# Late Report - Atlantic Highlands NJ



## 30ManStan (May 20, 2006)

Went out of AH on 10/9, 10/10 and 10/11 on the Prowler. Sunday night was an all out slaughter of big blues, all you want 10 pounds and up, chumming fresh bunker, you could not keep them off once your bait was down 15-20 feet. Mates barely needed to toss the chum the blood dripping off the back of the boat was all that was need to maintain interest. We came home 2 hours early, 200-300 hundred blues to show for the trip. We caught all of our fish on light tackle - 6 foot medium action Ugly Sticks with 17 pound cord. 

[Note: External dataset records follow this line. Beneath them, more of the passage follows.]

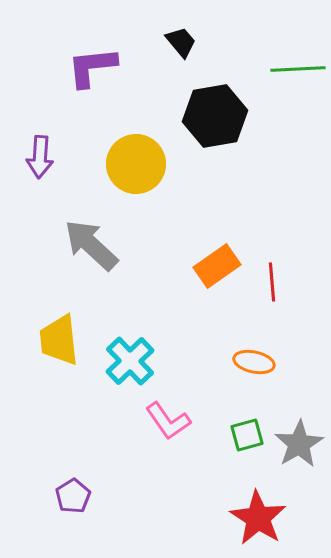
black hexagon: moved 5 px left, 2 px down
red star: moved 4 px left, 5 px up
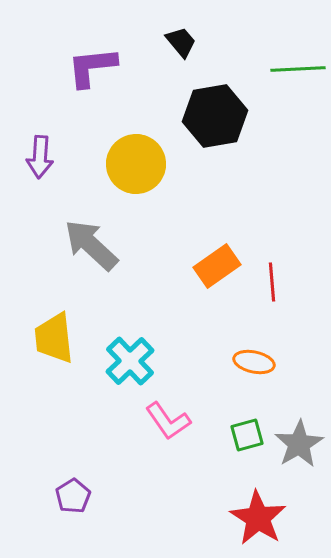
yellow trapezoid: moved 5 px left, 2 px up
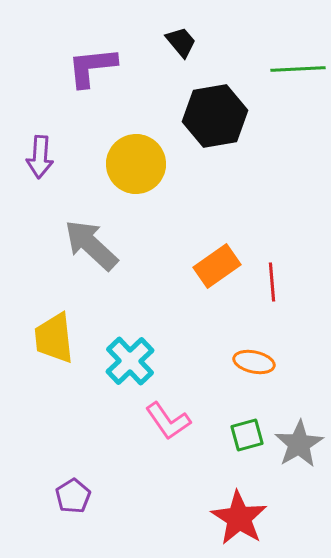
red star: moved 19 px left
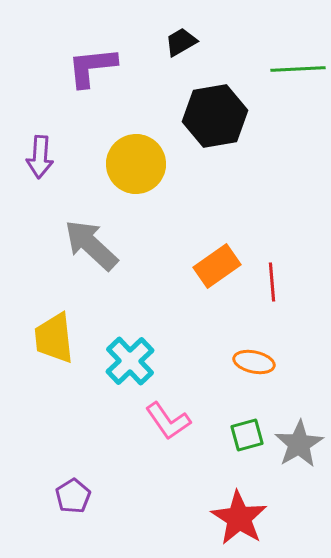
black trapezoid: rotated 80 degrees counterclockwise
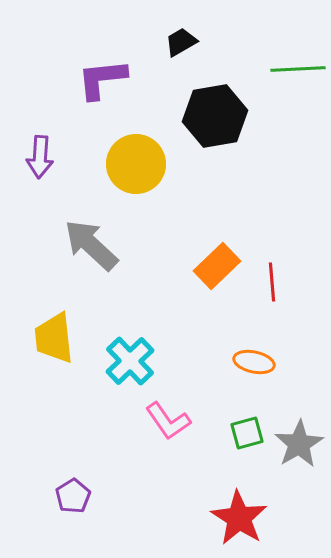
purple L-shape: moved 10 px right, 12 px down
orange rectangle: rotated 9 degrees counterclockwise
green square: moved 2 px up
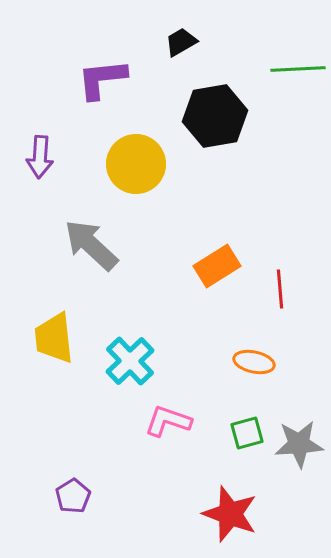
orange rectangle: rotated 12 degrees clockwise
red line: moved 8 px right, 7 px down
pink L-shape: rotated 144 degrees clockwise
gray star: rotated 27 degrees clockwise
red star: moved 9 px left, 4 px up; rotated 12 degrees counterclockwise
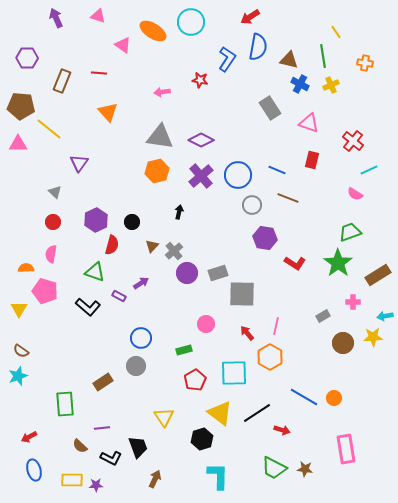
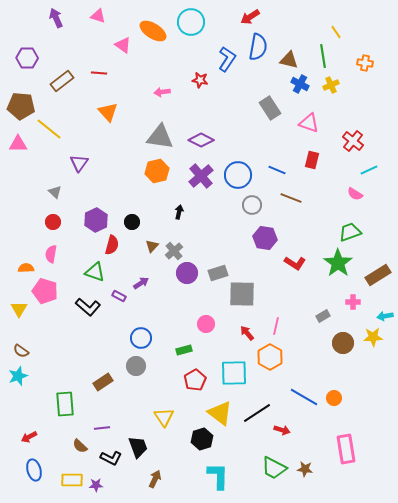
brown rectangle at (62, 81): rotated 30 degrees clockwise
brown line at (288, 198): moved 3 px right
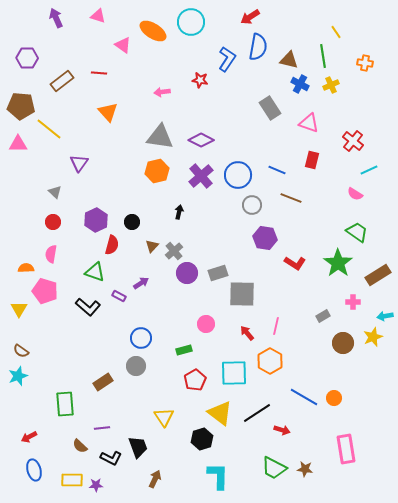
green trapezoid at (350, 232): moved 7 px right; rotated 55 degrees clockwise
yellow star at (373, 337): rotated 18 degrees counterclockwise
orange hexagon at (270, 357): moved 4 px down
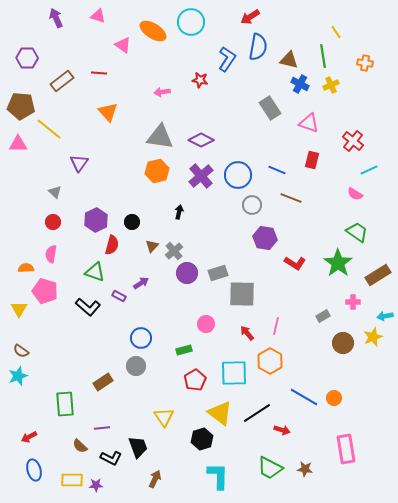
green trapezoid at (274, 468): moved 4 px left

Next two mornings we were off the bottom fish. Me an my Dad bagged about 20 keepers per day, a tog a piece and the rest were tasty porgies. The bite was non-stop, the trick was figuring out when to set the hook. The small fish were on us like stink on poop, I rebaited somewhere around 300 - 500 times on Monday. Mates said 20 people used 7 bushels of bait clams - Wow. Tuesday we did not have that problem, thankfully. Great trip and the weather could not be beat.

Stan


----------



## RuddeDogg (Mar 20, 2004)

Sounds like ya had a great trip Stan. Congrats.


----------